This is an extension of the tidytuesday assignment you have already done. Complete the questions below, using the screencast you chose for the tidytuesday assigment.
library(tidyverse)
library(ggthemes)
theme_set(theme_light())
wwc_outcomes <- readr::read_csv("https://raw.githubusercontent.com/rfordatascience/tidytuesday/master/data/2019/2019-07-09/wwc_outcomes.csv")
squads <- readr::read_csv("https://raw.githubusercontent.com/rfordatascience/tidytuesday/master/data/2019/2019-07-09/squads.csv")
codes <- readr::read_csv("https://raw.githubusercontent.com/rfordatascience/tidytuesday/master/data/2019/2019-07-09/codes.csv")
outcomes <- wwc_outcomes %>%
left_join(codes, by = "team") %>%
group_by(year, yearly_game_id) %>%
mutate(opposing_score = rev(score)) %>%
ungroup() %>%
mutate(won_by = score - opposing_score)
wwc_outcomes
The data shown talks about the tp 10 teams in the WWC. It also shows the groups, game streaks and score.
Hint: One graph of your choice.
# Of the 3 games each country plays in the "group" round, how much did they win by on average?

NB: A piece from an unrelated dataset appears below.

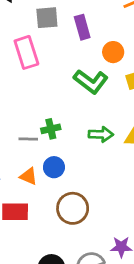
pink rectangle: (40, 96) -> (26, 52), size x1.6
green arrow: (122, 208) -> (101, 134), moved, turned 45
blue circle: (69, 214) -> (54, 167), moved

avg_group_scores <- outcomes %>%
filter(round == "Group") %>%
group_by(year, team) %>%
summarize(avg_group_score = mean(score),
avg_group_won_by = mean(won_by)) %>%
ungroup()
outcomes %>%
inner_join(avg_group_scores, by = c("year", "team")) %>%
filter(round == "Final") %>%
ggplot(aes(country, avg_group_won_by, fill = win_status)) +
geom_col() +
facet_wrap(~ year, scales = "free_x") +
labs(title = "Does performance in the group round predict the winner of the finals?",
subtitle = "Yes in all years except 2011. (2015 had been tied)",
y = "Average # of goals the team had won by in the Group round",
x = "Country",
fill = "Result")
## What is the story behind the graph? The storys behind the graph that the team that tends to score more and win in the group rounds tends to win the tournament. ## Hide the messages, but display the code and its results on the webpage.